當林芷琳說要讓他在這裡住一陣子時,劉昀哲湧上心頭的不是驚訝,而是複雜難以言喻的情緒。落得此種境地,只有林芷琳願意承擔風險幫自己一把。
窗外飄起綿綿細雨,新聞主播甜美卻制式的報導聲迴盪在套房。
映在林芷琳眼中的,是雙鮮紅,不似人類的眼睛,而那眼睛的主人,是自己敬佩、朝思暮想的劉議員。
略顯抑鬱的夜晚,她還是不後悔自己的選擇。
吳榮寬進入警界二十多年,經歷了多少大風大浪,看透了多少人生哲理,可他總覺得,這片土地有某些不能以常理解釋的東西。
就如幾年前有個老婦人,赤身裸體的躺在山中溪澗邊,被登山客誤以為是屍體,嚇得報警。原來老婦人兩週前意外迷路了,不知怎地就跑到這溪澗邊。老婦人雖赤身裸體,可沒有半點外傷,問她事發經過也是一問三不知。沒人知道這兩周她是如何度過的,最後也只草草結案。
又或是今年年初,台北地方勢力為搶地盤爆發衝突,待吳容寬趕到現場,發覺這根本不是普通的幫派械鬥。現場斷手、殘肢散落一地,而那切面絕不是西瓜刀、開山刀等能造成的。事後也僅以械鬥造成大量傷亡上報。
而這次,碰上議員性侵未遂的案子。女方抽抽噎噎地控訴自己遭遇的不幸,輿論的矛頭皆指向劉昀哲。
但第一時間趕到現場的吳榮寬,卻嗅到了那麼一絲不對勁。他在屋裡仔細巡了個遍,發現幾隻紅色的細針散落,那絕對不是一般縫紉用的工具,被害人卻表示完全沒看過這東西。
在社會風向的施壓下,儘管滿腹疑點,吳榮寬也只得假定劉昀哲的犯罪嫌疑。
而現在,吳榮寬匆忙但熟練地穿戴各項警用裝備,稍早接獲的求助通知可是一刻都緩不得。
偏僻又蜿蜒崎嶇的山路,沒有路燈,汽機車的大燈是黑暗中唯一的火燭,吳榮寬和一名年輕警員全神戒備著,他們已抵達報案者所描述的地點。
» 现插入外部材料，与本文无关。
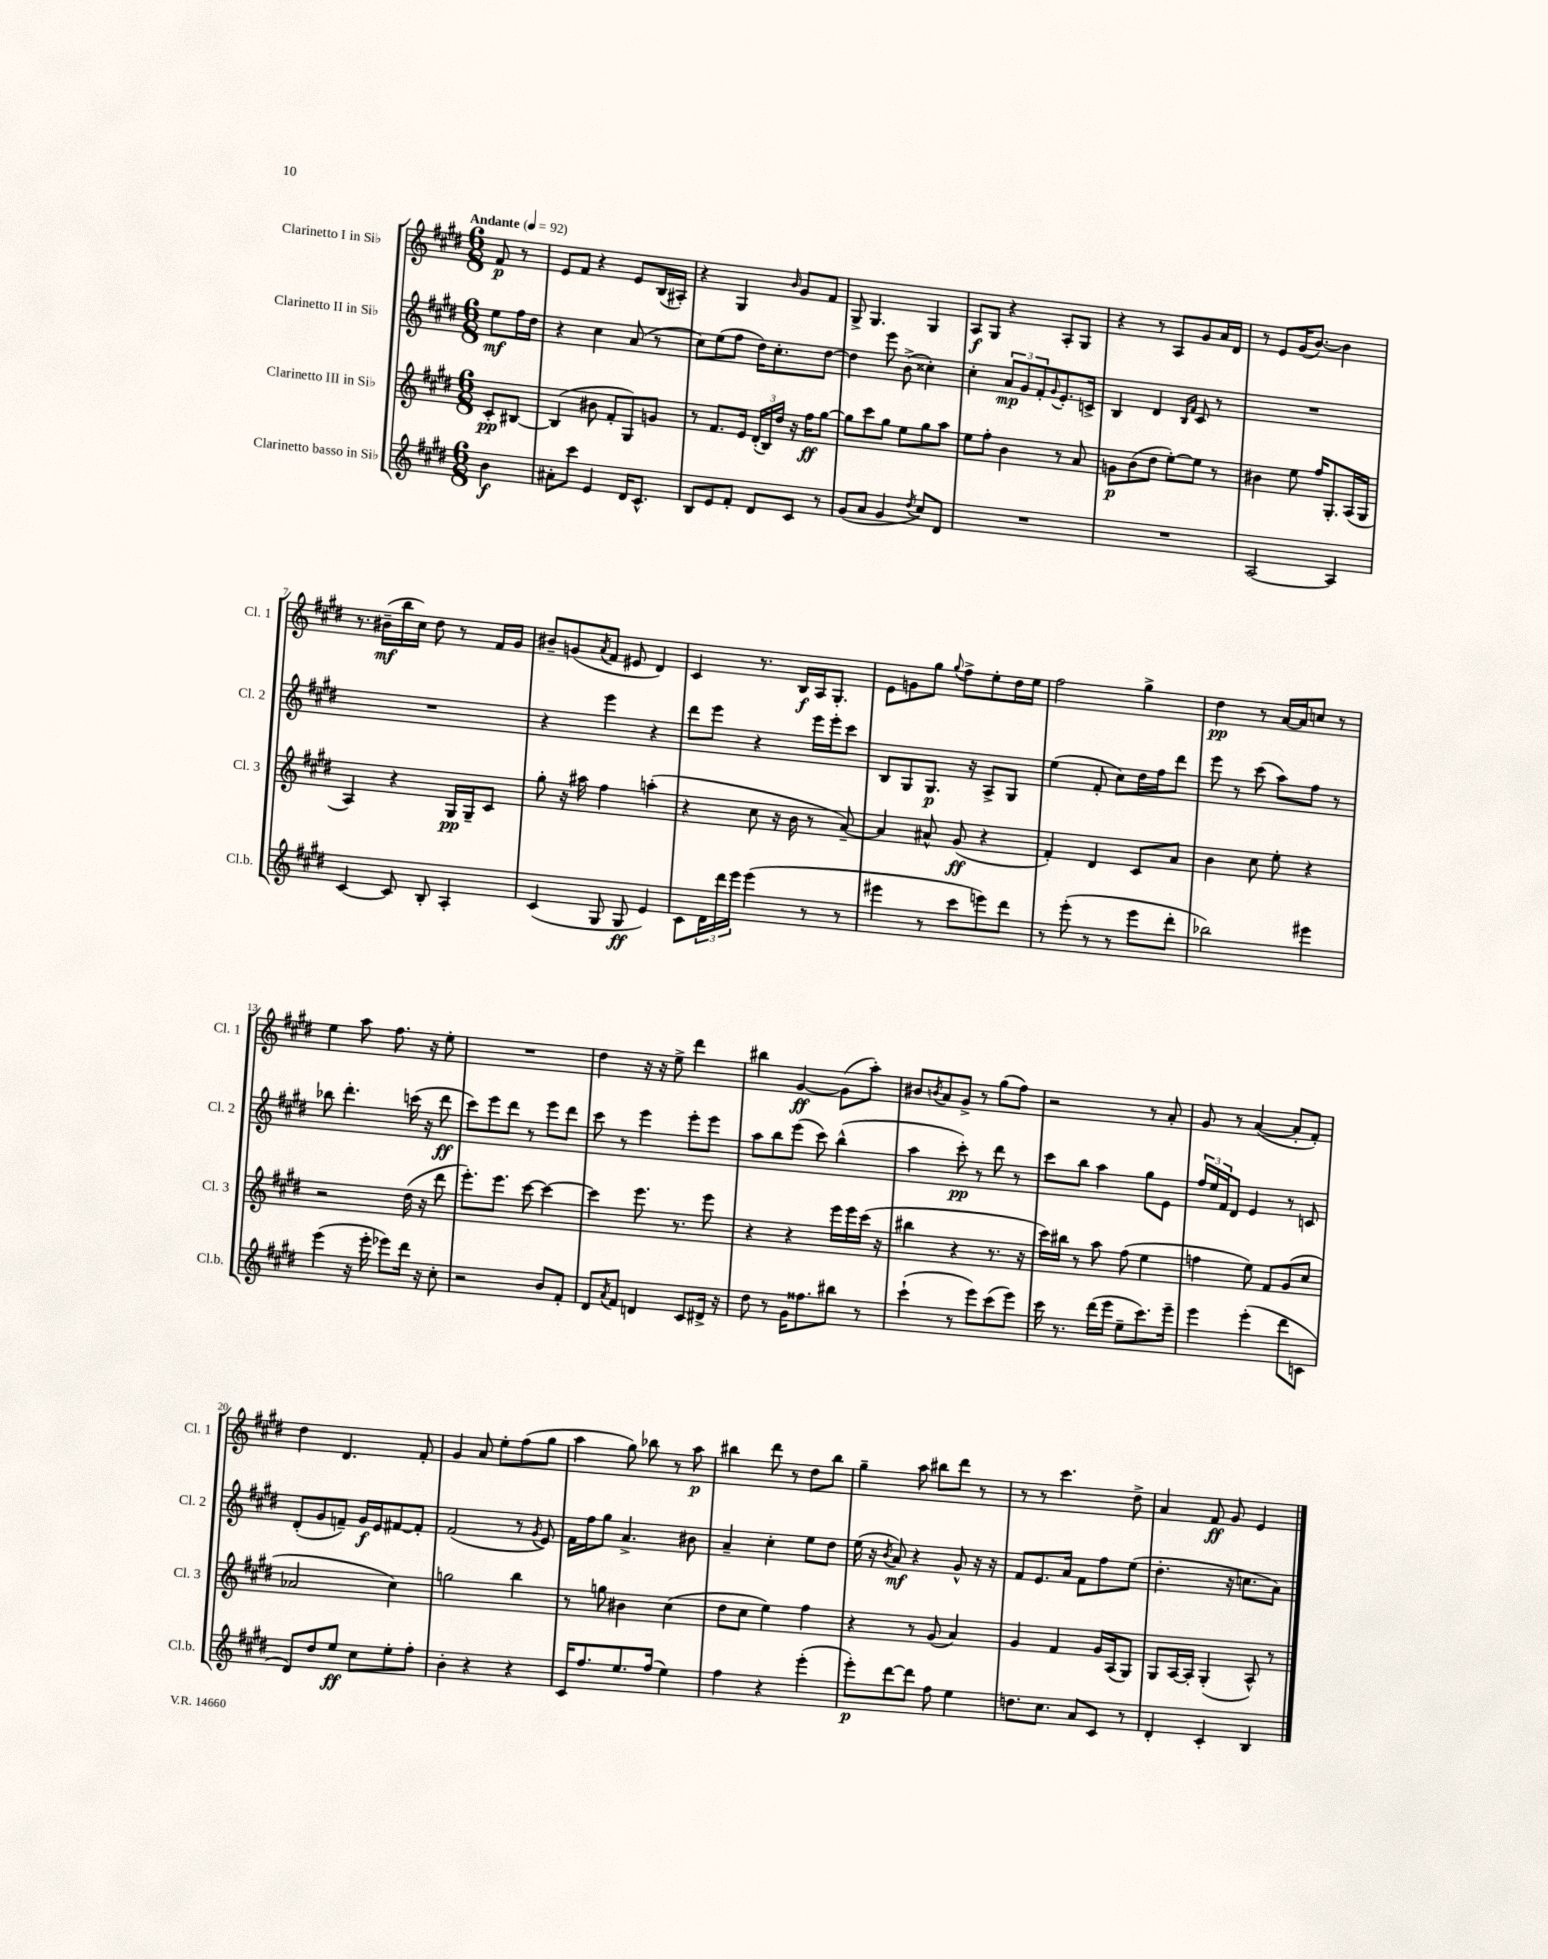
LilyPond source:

<<
\new StaffGroup <<
\new Staff = "s0" \with { instrumentName = "Clarinetto I in Sib" shortInstrumentName = "Cl. 1" } {
    \clef treble \key e \major \numericTimeSignature \time 6/8 \partial 4 \tempo "Andante" 4 = 92
    fis'8\p r8 |
    e'8 fis'8 r4 e'8 b16( ais16-.) |
    r4 gis4 \grace { b'16 } gis'8 fis'8 |
    gis8-> gis4. gis4 |
    a8\f gis8 r4 a8-. gis8 |
    r4 r8 a8 gis'8 a'16 dis'16 |
    r8 e'8 gis'16( b'8.~) b'4 |
    r8. bis'16--\mf( b''16 cis''16) dis''8 r8 fis'16 gis'16 |
    bis'8-- g'8( \acciaccatura { a'8 } fis'8 eis'8 dis'4) |
    cis'4 r8. b16\f a16 gis8.-. |
    e'8 g'8 gis''8 \appoggiatura { gis''8 } fis''8-> e''8-. dis''16 e''16 |
    fis''2 gis''4-> |
    dis''4\pp r8 a'16~ a'16 c''8 r8 |
    e''4 a''8 fis''8. r16 e''8-. |
    R2. |
    dis''4 r16 r16 e''8-> dis'''4 |
    bis''4 gis'4~\ff gis'8( a''8-.) |
    bis'8 \acciaccatura { b'8 } a'8 gis'8-> r8 gis''8( fis''8) |
    r2 r8 a'8-. |
    gis'8 r8 a'4~( a'8-. fis'8-.) |
    dis''4 dis'4. fis'8-. |
    gis'4 a'8 e''8-. fis''8( gis''8 |
    a''4 gis''8) bes''8 r8 a''8\p |
    bis''4 dis'''8 r8 dis''8 bis''8 |
    gis''4-- a''8 bis''8 dis'''8 r8 |
    r8 r8 cis'''4. dis''8-> |
    a'4 fis'8\ff gis'8 e'4 \bar "|." |
}
\new Staff = "s1" \with { instrumentName = "Clarinetto II in Sib" shortInstrumentName = "Cl. 2" } {
    \clef treble \key e \major \numericTimeSignature \time 6/8 \partial 4
    e''8\mf fis''16 dis''16 |
    r4 cis''4 a'8( r8 |
    cis''8) e''8( fis''8 dis''16) cis''8.-. dis''8~ |
    dis''4 e'''8 b'8->( cisis''4-.) |
    cis''4-. \tuplet 3/2 { a'8\mp gis'8 fis'8-. } \appoggiatura { gis'8 } e'8.-. c'16-> |
    b4 dis'4 \grace { b16 fis'16 } cis'8 r8 |
    R2. |
    R2. |
    r4 e'''4 r4 |
    dis'''8 e'''8 r4 e'''16 e'''16-. cis'''8 |
    b8 gis8 gis8.\p r16 a8-> gis8 |
    e''4( fis'8-. cis''8) dis''16 fis''16 dis'''8 |
    e'''8 r8 cis'''8( a''8) fis''8 r8 |
    bes''8 dis'''4.-. c'''16( r16 dis'''8\ff |
    cis'''8) e'''8 dis'''8 r8 e'''8 dis'''8 |
    cis'''8 r8 e'''4 e'''8-. e'''8 |
    a''8 b''8 e'''8( cis'''8) b''4-^( |
    a''4 cis'''8-.\pp) r8 dis'''8 r8 |
    cis'''8 b''8 a''4 gis''8 e'8 |
    \tuplet 3/2 { fis''16 e''16 fis'16 } dis'8 e'4 r8 c'8 |
    dis'8-.( gis'8 f'8--) gis'16\f e'16 fis'8~ fis'8-. |
    fis'2( r8 \acciaccatura { gis'8 } e'8) |
    fis'16 fis''16 gis''8 a'4.-> bis'8 |
    a'4-- cis''4-. e''8 dis''8 |
    e''16( r16 \acciaccatura { b'8 } a'8\mf) r4 gis'8-^ r16 r16 |
    fis'8 e'8. a'16 fis'8 fis''8 e''8( |
    dis''4.-. r16 c''8. a'8) \bar "|." |
}
\new Staff = "s2" \with { instrumentName = "Clarinetto III in Sib" shortInstrumentName = "Cl. 3" } {
    \clef treble \key e \major \numericTimeSignature \time 6/8 \partial 4
    cis'8-.\pp bis8~ |
    bis4( bis'8 fis'8-. gis8) g'8 |
    r8 fis'8. e'16 \tuplet 3/2 { dis'16-.( b16) dis''16 } r16 fis''16\ff gis''8~ |
    gis''8 cis'''8 gis''8 e''8 gis''8 a''8 |
    e''8 fis''8-. b'4 r8 a'8 |
    g'8\p b'8( dis''8 e''8~-.) e''8 r8 |
    bis'4 e''8 fis''16 gis8.-. a16( gis16 |
    a4) r4 gis16\pp gis16-- cis'8 |
    gis''8-. r16 ais''16 fis''4 a''4-.( |
    r4 cis''8 r16 b'16 r8 a'8~--) |
    a'4 ais'8-^ gis'8\ff( r4 |
    fis'4-.) dis'4 cis'8 a'8 |
    b'4 cis''8 e''8-. r4 |
    r2 dis''16( r16 dis'''8 |
    e'''8.-.) e'''8. cis'''8~ cis'''4~ |
    cis'''4 e'''8. r8. e'''8 |
    r4 r4 e'''16 e'''16 cis'''16( r16 |
    bis''4 r4 r8. r16 |
    cis'''16) bis''16 r8 a''8 fis''8( e''4 |
    f''4 e''8) fis'8 gis'8( cis''8 |
    aes'2 cis''4) |
    g''2 b''4 |
    r8 g''8 bis'4 cis''4( |
    dis''8 cis''8 e''4) fis''4 |
    r4 r8 gis'8( a'4) |
    gis'4 fis'4 gis'16 a16( gis8) |
    gis8 a16~ a16-. gis4-.( a8-^) r8 \bar "|." |
}
\new Staff = "s3" \with { instrumentName = "Clarinetto basso in Sib" shortInstrumentName = "Cl.b." } {
    \clef treble \key e \major \numericTimeSignature \time 6/8 \partial 4
    b'4\f |
    ais'8-. cis'''8 e'4 dis'16 cis'8.-^ |
    b8 e'8 fis'8-. dis'8 cis'8 r8 |
    gis'8( a'8 gis'4 \acciaccatura { dis''8 } cis''8) dis'8 |
    R2. |
    R2. |
    a2~ a4 |
    cis'4~ cis'8 b8-. a4-. |
    cis'4( gis8 gis8\ff e'4) |
    cis'8 \tuplet 3/2 { dis'16 dis'''16 e'''16 } e'''4( r8 r8 |
    eis'''4 r8 cis'''8 e'''8) dis'''8 |
    r8 e'''8-.( r8 r8 e'''8 dis'''8-. |
    bes''2) eis'''4 |
    e'''4( r16 e'''16-. ees'''8) dis'''16 r16 cis''8-. |
    r2 b'8 fis'8-. |
    dis'8 \acciaccatura { a'8 } fis'8 d'4 cis'8 dis'16-> r16 |
    dis''8 r8 gis'16 fisis''8. bis''8 r8 |
    cis'''4-!( r8 e'''8) cis'''8( e'''8) |
    cis'''16 r8. dis'''16( e'''16 e''8-- cis'''8.) e'''16-- |
    e'''4 e'''4-.( dis'''8 c'8 |
    dis'8) dis''8 e''8\ff cis''8 e''8-. fis''8-. |
    b'4-. r4 r4 |
    cis'16 fis''8. e''8. fis''16( e''4) |
    fis''4 r4 e'''4-.( |
    e'''8-.\p) dis'''8~ dis'''8 fis''8 e''4 |
    d''8. cis''8. a'8 cis'8 r8 |
    dis'4-. cis'4-. b4 \bar "|." |
}
>>
>>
一座略顯單調的涼亭,木椅上的灰塵顯示已許久沒有人跡,中央擺了張石桌,上方也已結了厚厚的蜘蛛網。
「學長,沒看到人欸?」年輕警員有些困惑地道。
吳榮寬仔細地環視四周,除了涼亭外,這附近找不到任何人為的痕跡。
在深邃的黑暗中,吳榮寬看見木椅下那微弱的光源。
是手機螢幕的光。
一支黑色的手機在木椅下,不停震動著,同時發著亮,顯然正有來電。
而在手機旁的,是鮮紅色,未乾,成潑灑狀的血漬。
「偉豪...!」吳榮寬急忙轉身警告。
一雙紅色的大眼和他四目相對,尖銳的獠牙垂掛著唾液,腥臭的氣息讓吳榮寬瞬間有些反胃。
偉豪脖頸處漫出泊泊鮮血,他站立抽蓄著,似乎想努力吐出甚麼詞彙。
眼前的慘狀衝擊著視覺,吳榮寬憑藉多年的訓練與經驗,在獠牙接觸到自己脖頸的瞬間,扣下了板機。